§ Excerpted passage:
* * * * * * *
Further, we find support in this context from the following
extract of Halsbury’s Laws of England (Vol. 13, Fourth Edition, 2007
Reissue):
“The words of a written instrument must in general be taken in
their ordinary or natural sense notwithstanding the fact that
such a construction may appear not to carry out the purpose
which it might otherwise be supposed the parties intended to
carry out; but if the provisions and expressions are
contradictory, and there are grounds, appearing on the face of
the instrument, affording proof of the real intention of the
parties, that intention will prevail against the obvious and
ordinary meaning of the words; and where the literal (in the
sense of ordinary, natural or primary) construction would lead
to an absurd result, and the words used are capable of being
interpreted so as to avoid this result, the literal construction
will be abandoned.”

86. Mr. Rohinton Nariman had very fairly submitted that it is
permissible for the Court to construe the arbitration clause in a
particular manner to make the same workable when there is a defect
or an omission in it. His only caveat was that such an exercise
would not permit the Court to re-write the contract. In our
opinion, in the present case, the crucial line which seems to be
an omission or an error can be inserted by the Court. In this
context, we find support from judgment of this court in Shin
Satellite Public Co. Ltd. (supra), wherein the ‘offending part’ in
the arbitration clause made determination by the arbitrator final
and binding between the parties and declared that the parties have
waived the rights to appeal or an objection against such award in
any jurisdiction. The Court, inter-alia, held that such an
objectionable part is clearly severable being independent of the
dispute that has to be referred to be resolved through
arbitration. By giving effect to the arbitration clause, the court
specifically noted that the “it cannot be said that the Court is
doing something which is not contemplated by the parties or by
‘interpretative process’, the Court is rewriting the contract
which is in the nature of ‘novatio’ (sic). The intention of the
parties is explicit and clear; they have agreed that the dispute,
if any, would be referred to an arbitrator. To that extent,
therefore, the agreement is legal, lawful and the offending part
as to the finality and restraint in approaching a Court of law can
be separated and severed by using a ‘blue pencil’.”
* * * * * * *
§ Data rows:

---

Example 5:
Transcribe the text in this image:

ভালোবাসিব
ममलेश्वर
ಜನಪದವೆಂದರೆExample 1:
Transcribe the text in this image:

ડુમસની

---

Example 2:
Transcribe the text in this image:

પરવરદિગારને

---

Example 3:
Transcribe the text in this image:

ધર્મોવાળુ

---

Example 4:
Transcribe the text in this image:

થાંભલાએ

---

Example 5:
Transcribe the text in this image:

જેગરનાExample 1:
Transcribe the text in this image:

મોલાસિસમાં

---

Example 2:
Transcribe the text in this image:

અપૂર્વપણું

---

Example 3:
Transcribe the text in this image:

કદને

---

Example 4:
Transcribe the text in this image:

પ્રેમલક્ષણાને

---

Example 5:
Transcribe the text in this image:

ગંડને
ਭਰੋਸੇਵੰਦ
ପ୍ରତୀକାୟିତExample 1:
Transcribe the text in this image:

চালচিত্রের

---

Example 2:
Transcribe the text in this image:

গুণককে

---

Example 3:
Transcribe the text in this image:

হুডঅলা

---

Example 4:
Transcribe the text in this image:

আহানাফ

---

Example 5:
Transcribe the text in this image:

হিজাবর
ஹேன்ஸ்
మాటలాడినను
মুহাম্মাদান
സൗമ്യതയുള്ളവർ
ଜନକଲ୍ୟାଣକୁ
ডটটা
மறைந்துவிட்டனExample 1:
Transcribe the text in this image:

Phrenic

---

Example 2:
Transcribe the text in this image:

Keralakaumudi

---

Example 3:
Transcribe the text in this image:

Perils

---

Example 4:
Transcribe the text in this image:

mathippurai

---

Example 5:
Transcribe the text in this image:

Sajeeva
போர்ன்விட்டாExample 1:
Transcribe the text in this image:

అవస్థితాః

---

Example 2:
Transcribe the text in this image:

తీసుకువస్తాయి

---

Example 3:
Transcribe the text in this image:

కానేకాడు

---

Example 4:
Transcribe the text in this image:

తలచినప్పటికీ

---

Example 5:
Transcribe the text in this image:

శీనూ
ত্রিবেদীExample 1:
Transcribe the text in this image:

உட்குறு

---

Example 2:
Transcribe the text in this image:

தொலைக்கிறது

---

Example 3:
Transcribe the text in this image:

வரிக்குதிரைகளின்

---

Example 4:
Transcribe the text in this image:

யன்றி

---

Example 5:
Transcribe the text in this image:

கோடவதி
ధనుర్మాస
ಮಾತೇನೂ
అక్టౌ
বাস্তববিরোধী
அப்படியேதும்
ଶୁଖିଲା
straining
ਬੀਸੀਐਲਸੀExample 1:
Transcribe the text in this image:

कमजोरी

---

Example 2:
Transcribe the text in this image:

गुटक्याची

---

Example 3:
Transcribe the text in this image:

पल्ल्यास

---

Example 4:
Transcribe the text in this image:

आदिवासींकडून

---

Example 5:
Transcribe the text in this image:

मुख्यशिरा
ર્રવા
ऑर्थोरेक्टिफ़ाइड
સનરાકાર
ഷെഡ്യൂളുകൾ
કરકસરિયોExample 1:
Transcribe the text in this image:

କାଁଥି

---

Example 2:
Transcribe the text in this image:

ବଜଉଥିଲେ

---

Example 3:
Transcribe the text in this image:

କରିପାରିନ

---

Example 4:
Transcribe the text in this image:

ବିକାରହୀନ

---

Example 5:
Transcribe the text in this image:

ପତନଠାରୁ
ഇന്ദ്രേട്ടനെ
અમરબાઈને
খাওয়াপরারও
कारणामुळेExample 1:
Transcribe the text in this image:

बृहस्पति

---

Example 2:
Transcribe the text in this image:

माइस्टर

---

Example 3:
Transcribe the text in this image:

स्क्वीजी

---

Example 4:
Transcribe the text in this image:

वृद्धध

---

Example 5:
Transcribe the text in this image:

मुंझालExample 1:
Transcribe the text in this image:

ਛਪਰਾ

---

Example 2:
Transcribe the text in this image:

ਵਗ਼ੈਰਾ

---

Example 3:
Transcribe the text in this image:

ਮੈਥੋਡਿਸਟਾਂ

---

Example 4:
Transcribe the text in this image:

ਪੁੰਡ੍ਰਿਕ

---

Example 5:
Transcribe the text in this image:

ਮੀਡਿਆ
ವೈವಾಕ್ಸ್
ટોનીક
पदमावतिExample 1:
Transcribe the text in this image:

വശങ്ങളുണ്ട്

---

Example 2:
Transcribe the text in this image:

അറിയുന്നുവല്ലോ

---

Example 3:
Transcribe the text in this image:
* * * * * * *
§ Jobs:
• a. List every term that the passage on construing the arbitration clause sets inside single quotation marks.
• b. For each statement, say yes or no depending on whether the passage on construing the arbitration clause supports it, and quote the words that decide it.
(i) The Halsbury's extract comes from the Fourth Edition.
(ii) Mr. Rohinton Nariman submitted that the Court may re-write the contract.
(iii) In Shin Satellite Public Co. Ltd., the Court held that the objectionable part is severable.
Work only from the text, not the items.

§ Solutions to each task:
• a.
- offending part
- interpretative process
- novatio
- blue pencil

• b.
(i) Yes: "Vol. 13, Fourth Edition, 2007 Reissue"
(ii) No: "His only caveat was that such an exercise would not permit the Court to re-write the contract."
(iii) Yes: "such an objectionable part is clearly severable"